### YOUR OBJECTIVE
Render the data below as a JSON list of strings with one string per line, skipping blank lines. Leave the pictures out.

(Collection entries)
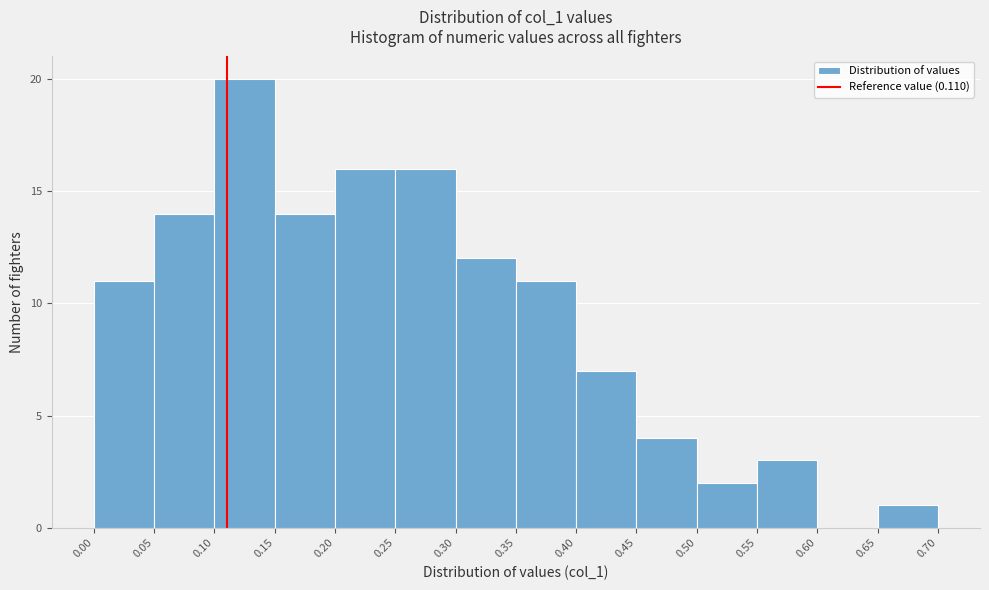

Reading left to right, list every bar in this chart as the range it spans on the x-axis followed by its height. The values are not printed on the chart, so give them approximately, as read against the axis.

0.00 to 0.05: 11
0.05 to 0.10: 14
0.10 to 0.15: 20
0.15 to 0.20: 14
0.20 to 0.25: 16
0.25 to 0.30: 16
0.30 to 0.35: 12
0.35 to 0.40: 11
0.40 to 0.45: 7
0.45 to 0.50: 4
0.50 to 0.55: 2
0.55 to 0.60: 3
0.60 to 0.65: 0
0.65 to 0.70: 1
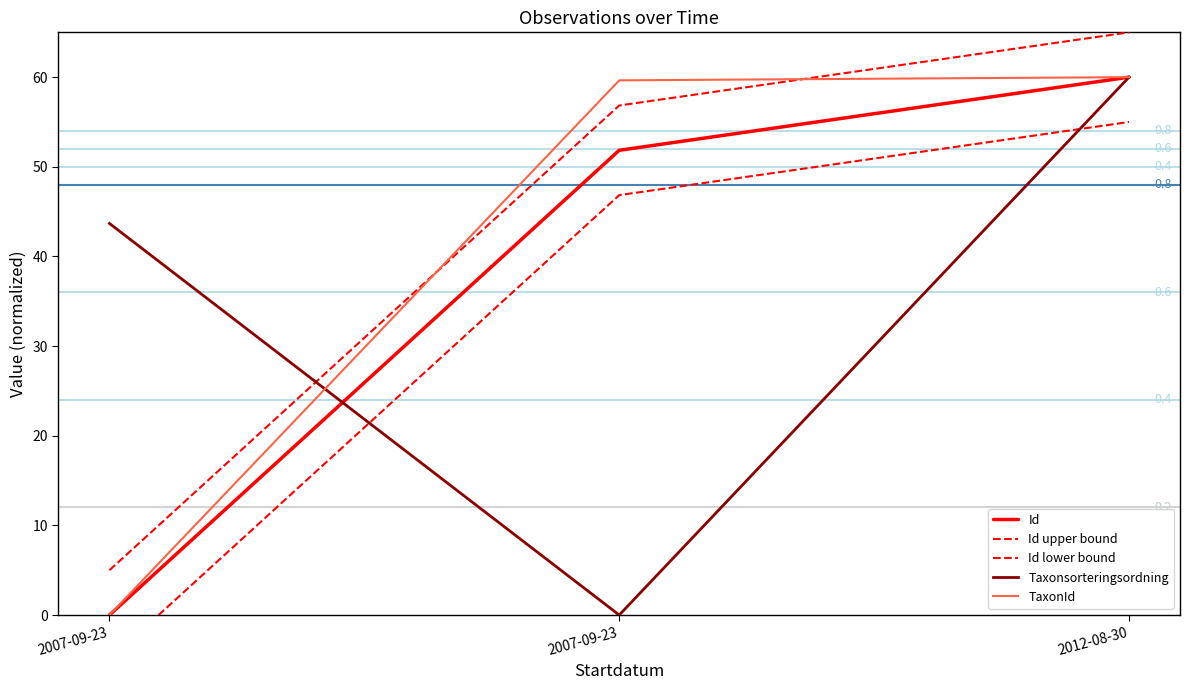

How many data points in Taxonsorteringsordning are less than 43?

1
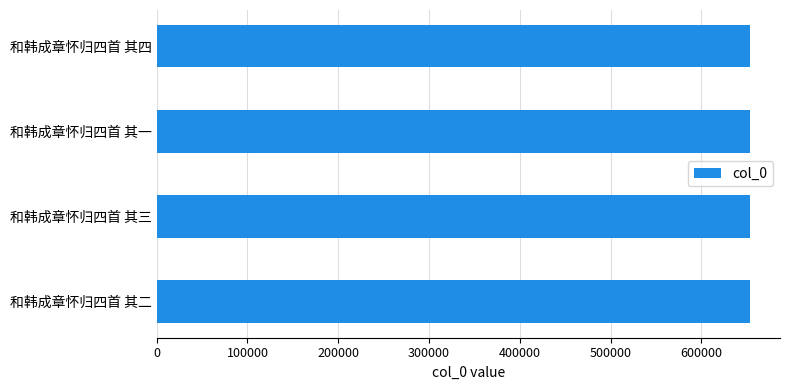

Approximately how many times larger is the value at 和韩成章怀归四首 其三 compared to 和韩成章怀归四首 其二?

1.0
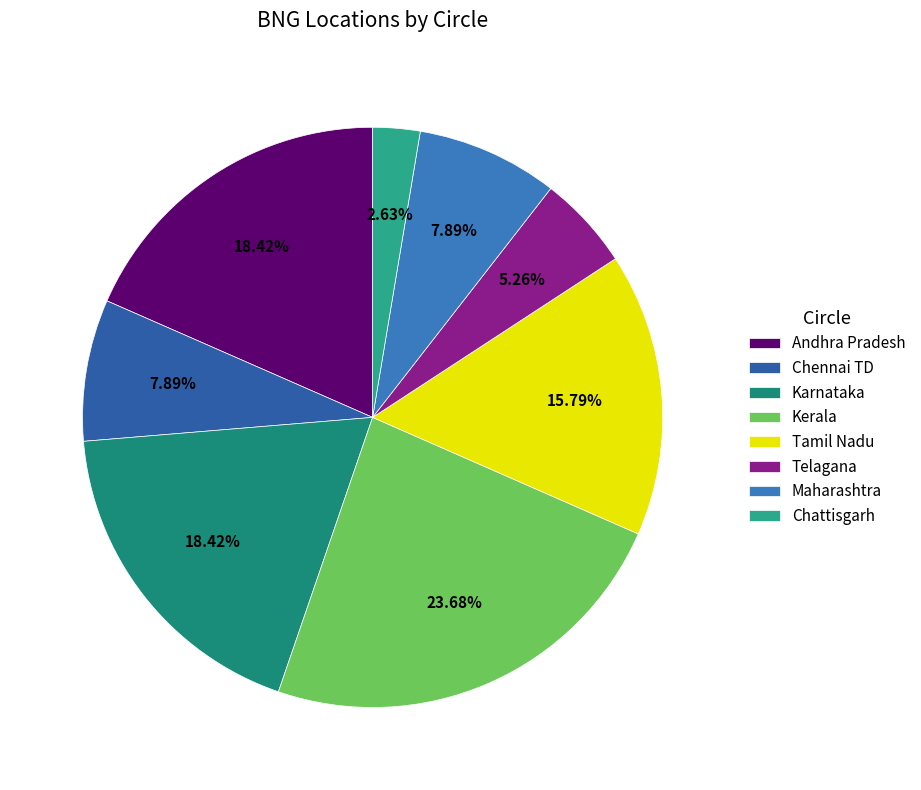

To the nearest percent, what portion does Maharashtra represent?

8%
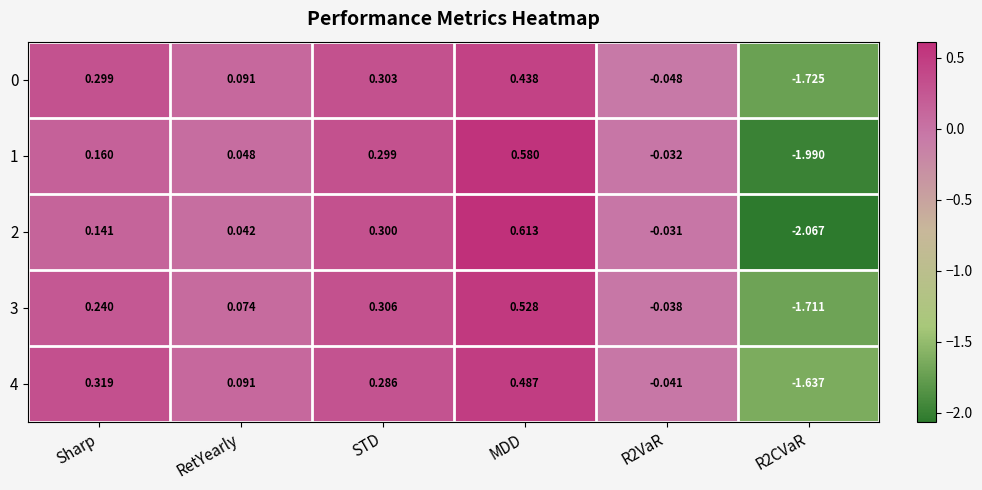

Which series changed the most between RetYearly and STD?

2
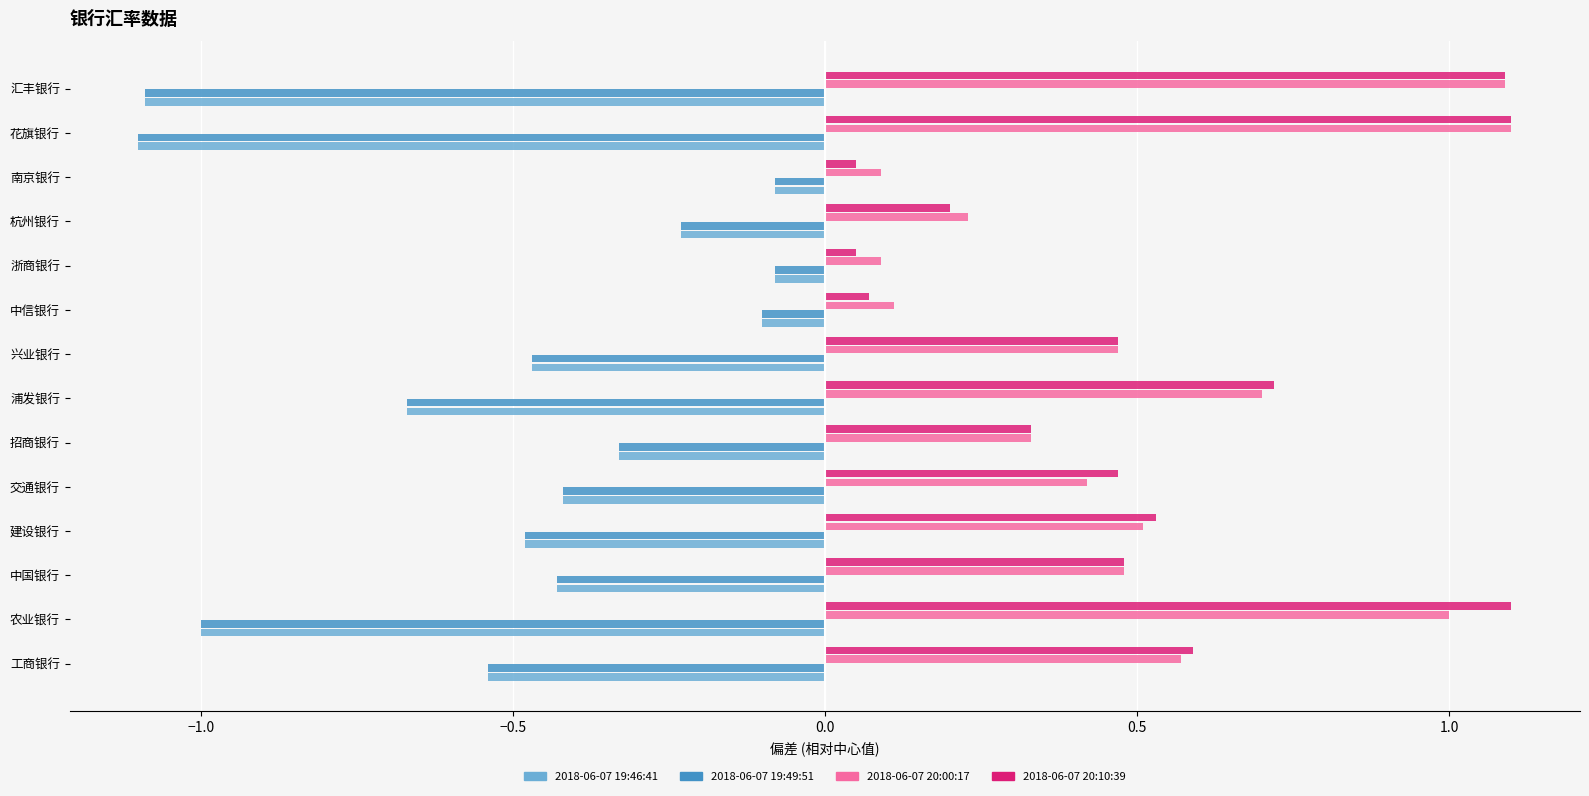

What is the difference between the second highest and second lowest values in the 2018-06-07 20:00:17 series?

1.0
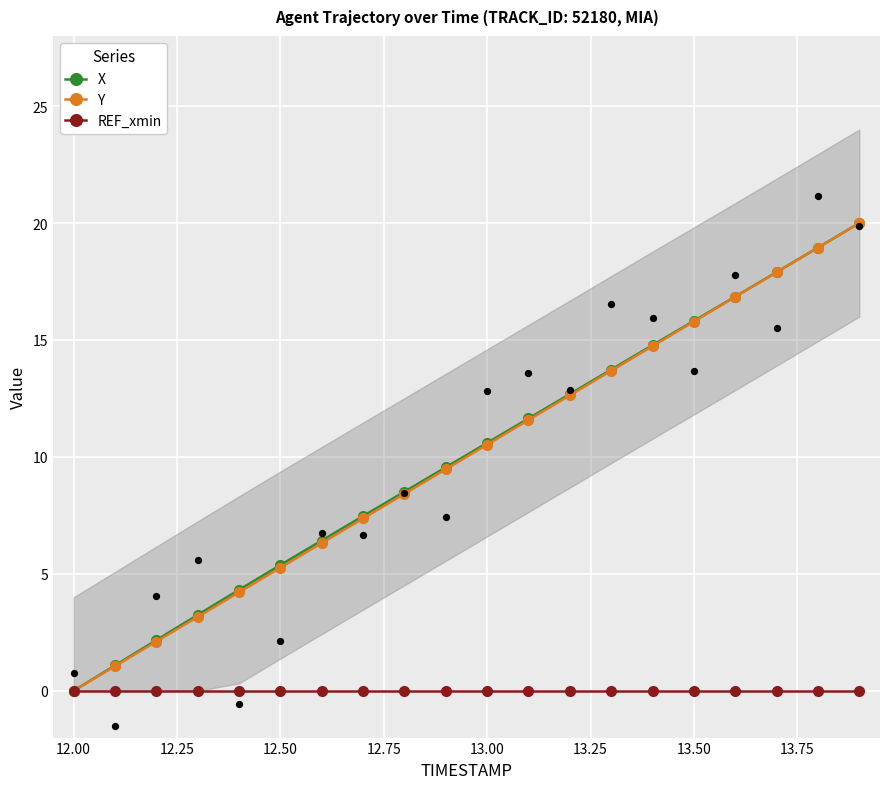

True or false: Y has more than 2 interior local peaks.

False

### OUTPUT OF THE TASK
[
  "Reading left to right, list every bar in this chart as the range it spans on the x-axis followed by its height. The values are not printed on the chart, so give them approximately, as read against the axis.",
  "0.00 to 0.05: 11",
  "0.05 to 0.10: 14",
  "0.10 to 0.15: 20",
  "0.15 to 0.20: 14",
  "0.20 to 0.25: 16",
  "0.25 to 0.30: 16",
  "0.30 to 0.35: 12",
  "0.35 to 0.40: 11",
  "0.40 to 0.45: 7",
  "0.45 to 0.50: 4",
  "0.50 to 0.55: 2",
  "0.55 to 0.60: 3",
  "0.60 to 0.65: 0",
  "0.65 to 0.70: 1",
  "How many data points in Taxonsorteringsordning are less than 43?",
  "1",
  "Approximately how many times larger is the value at 和韩成章怀归四首 其三 compared to 和韩成章怀归四首 其二?",
  "1.0",
  "To the nearest percent, what portion does Maharashtra represent?",
  "8%",
  "Which series changed the most between RetYearly and STD?",
  "2",
  "What is the difference between the second highest and second lowest values in the 2018-06-07 20:00:17 series?",
  "1.0",
  "True or false: Y has more than 2 interior local peaks.",
  "False"
]